Now investors fear inflation and the Fed more than Covid: Bank of America

Just over a year since Covid-19 turned the world upside down, investors are starting to get over it.

For the first time since the pandemic’s success, respondents to the Bank of America fund managers survey said the market faces greater concerns.

Now inflation has become the biggest “tail risk”, or abnormal event, that could cause the most damage, demonstrated the widely followed monitoring by professional investors.

A total of 37% of respondents in the March poll cited the biggest challenge, followed by 35% for “taper rages,” strong reactions to the bond market in the event the Federal Reserve unexpectedly withdraws its purchases. monthly assets.

A total of 220 investors with managed assets of $ 630 billion participated in the bank’s survey, which was conducted from March 5 to Thursday.

Although coronavirus, specifically vaccine deployment problems, remains the third largest threat, it was cited by less than 15% of respondents, about half the February level.

March was the first time Covid-related concerns did not surpass the survey since February 2020.

These three concerns easily overcame a bubble on Wall Street, higher taxes, or tougher regulations under the Biden administration.

The change in priorities occurs as the U.S. vaccinates more than 2 million people a day. Hospitalizations and deaths nationwide have plummeted, although the fall in the case per day has narrowed. With most health professionals indicating a somewhat normal return to life in the summer and fall, investors are beginning to change priorities.

Inflation has been seen this year as government bond yields have risen to pre-pandemic levels. A market-based indicator, the rate of “inequality” between five-year Treasury yields and inflation-linked bonds, has jumped to its highest level in nearly 13 years.

Respondents said a move to the 2% level on the 10-year Treasury note could lead to a stock market correction, or a drop of more than 10%. A jump to 2.5% would make bonds more attractive than equities. The benchmark was trading at around 1.6% on Tuesday morning.

While markets have been volatile during accelerating yields, major averages have fallen to near-record territory.

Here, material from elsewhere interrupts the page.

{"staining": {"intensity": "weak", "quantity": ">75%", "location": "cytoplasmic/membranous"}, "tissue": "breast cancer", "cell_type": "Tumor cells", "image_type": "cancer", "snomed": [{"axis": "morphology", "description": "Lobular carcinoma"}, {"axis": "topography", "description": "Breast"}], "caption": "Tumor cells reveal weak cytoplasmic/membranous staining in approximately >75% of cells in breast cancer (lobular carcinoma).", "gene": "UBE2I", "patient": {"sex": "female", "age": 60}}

The Dow Jones industrial average has risen 7.7% to date, amid a rise in stocks such as Goldman Sachs, Boeing and Caterpillar that benefit from higher rates and a more aggressive economic recovery.

Broadly speaking, the survey shows that “investor sentiment [is] certainly bullish, ”said Michael Hartnett, chief investment strategist at Bank of America.

However, investors make adjustments to their portfolios.

Managers have reduced their allocation to technology stocks to their lowest overweight level since January 2009. The survey also found a sharp shift in commodities to an all-time high. Managers have been assigned to their position with the largest overweight in banks since March 2018. They also made the biggest move to energy since November 2018.

Equity optimism comes with hopes of having a V-shaped recovery, with 48% indicating this path for the economy. 91% net of executives expect stronger growth, the highest level in survey history.